Food security comes first

Magnus Linklater, writing in the Times on Thursday, discusses what he sees as a looming food security problem (Who knows there's a food crisis?). A series of poor harvests, China's growing demand for grain imports, government subsidies for biofuels: all these and doubtless a range of other issues are contributing to a steep rise in food prices. But does this really pose a threat to our food security? The new government chief scientist, Prof John Beddington, certainly thinks so, and on Friday the Times reported his views under the headline of Rush to biofuels threatens starvation on a global scale. Frightening stuff.

Opinion on this will be deeply split between those for whom this reinforces their view of humankind's pernicious effect on the planet, now running out of control as populations continue to increase, and those who dismiss the whole thing as yet more neo-Malthusian scaremongering. In reality, there are no absolute blacks and whites, only shades of grey, and both groups express part of the truth.

For the hundreds of millions of people who still live as subsistence farmers, food security is often tenuous in any case, and these headlines really don't relate to them. Their problems are real, and they need the tools to lift themselves out of poverty, but their food security is not threatened by biofuel production or China's growing import needs. It is the rest of us who don't grow our own food who might need to be concerned. Whether scare stories worry us or not, they should give us pause for thought. The whole complex edifice of modern society would simply crumble if there was too little food. We may have made almost unbelievable progress materially and amassed vast amounts of knowledge in the ten thousand years or so since wild grasses were first deliberately cultivated, but we still need to eat.

• [Your task]: Transcribe everything in the food security passage from "Food security comes" down to "scale. Frightening stuff.". Nothing in the records below has any bearing on the passage about food security.

• [Data to examine]:
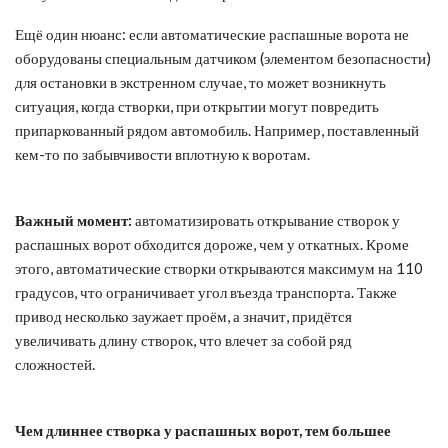
Ещё один нюанс: если автоматические распашные ворота не
оборудованы специальным датчиком (элементом безопасности)
для остановки в экстренном случае, то может возникнуть
ситуация, когда створки, при открытии могут повредить
припаркованный рядом автомобиль. Например, поставленный
кем-то по забывчивости вплотную к воротам.
Важный момент:
автоматизировать открывание створок у
распашных ворот обходится дороже, чем у откатных. Кроме
этого, автоматические створки открываются максимум на 110
градусов, что ограничивает угол въезда транспорта. Также
привод несколько заужает проём, а значит, придётся
увеличивать длину створок, что влечет за собой ряд
сложностей.
Чем длиннее створка у распашных ворот, тем большее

• [Solution]:
Food security comes first

Magnus Linklater, writing in the Times on Thursday, discusses what he sees as a looming food security problem (Who knows there's a food crisis?). A series of poor harvests, China's growing demand for grain imports, government subsidies for biofuels: all these and doubtless a range of other issues are contributing to a steep rise in food prices. But does this really pose a threat to our food security? The new government chief scientist, Prof John Beddington, certainly thinks so, and on Friday the Times reported his views under the headline of Rush to biofuels threatens starvation on a global scale. Frightening stuff.